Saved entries
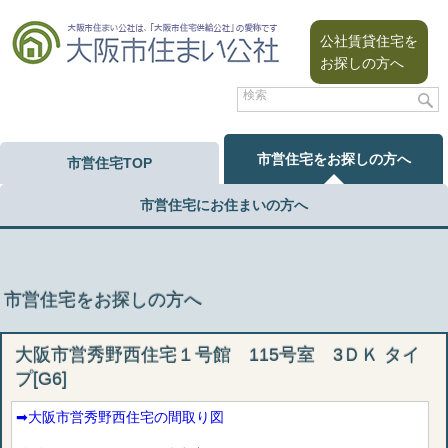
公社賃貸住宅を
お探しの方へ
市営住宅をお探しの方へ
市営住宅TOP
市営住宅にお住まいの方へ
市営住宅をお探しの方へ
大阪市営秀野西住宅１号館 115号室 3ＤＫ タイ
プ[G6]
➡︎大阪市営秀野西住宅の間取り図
--
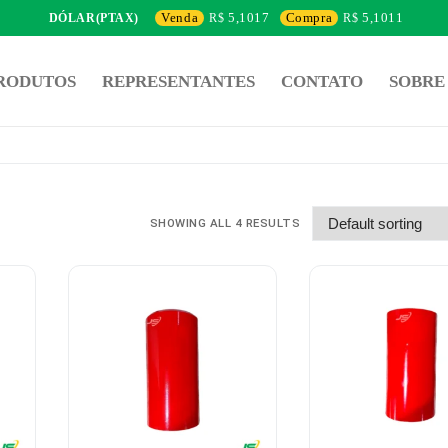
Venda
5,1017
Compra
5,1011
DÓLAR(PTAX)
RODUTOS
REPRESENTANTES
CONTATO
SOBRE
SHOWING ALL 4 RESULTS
==
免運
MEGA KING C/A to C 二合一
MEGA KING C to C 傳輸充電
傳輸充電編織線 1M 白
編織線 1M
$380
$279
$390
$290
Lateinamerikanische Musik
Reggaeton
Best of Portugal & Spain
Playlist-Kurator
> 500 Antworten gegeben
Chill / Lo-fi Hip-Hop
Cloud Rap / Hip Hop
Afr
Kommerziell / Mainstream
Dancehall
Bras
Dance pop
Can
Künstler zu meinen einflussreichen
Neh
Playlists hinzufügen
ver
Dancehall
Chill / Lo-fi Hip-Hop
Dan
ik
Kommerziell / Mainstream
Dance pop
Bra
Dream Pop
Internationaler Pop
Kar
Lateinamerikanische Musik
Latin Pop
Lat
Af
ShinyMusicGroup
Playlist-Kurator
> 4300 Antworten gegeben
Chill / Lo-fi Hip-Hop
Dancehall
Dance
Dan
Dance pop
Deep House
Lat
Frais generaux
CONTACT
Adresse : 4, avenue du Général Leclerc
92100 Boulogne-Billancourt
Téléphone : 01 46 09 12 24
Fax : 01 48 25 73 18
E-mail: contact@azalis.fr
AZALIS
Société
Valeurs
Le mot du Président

● Exercise description
Your response should be made up of the lines in the data that contain the word "MEGA".

● Answer to this task
MEGA KING C/A to C 二合一
MEGA KING C to C 傳輸充電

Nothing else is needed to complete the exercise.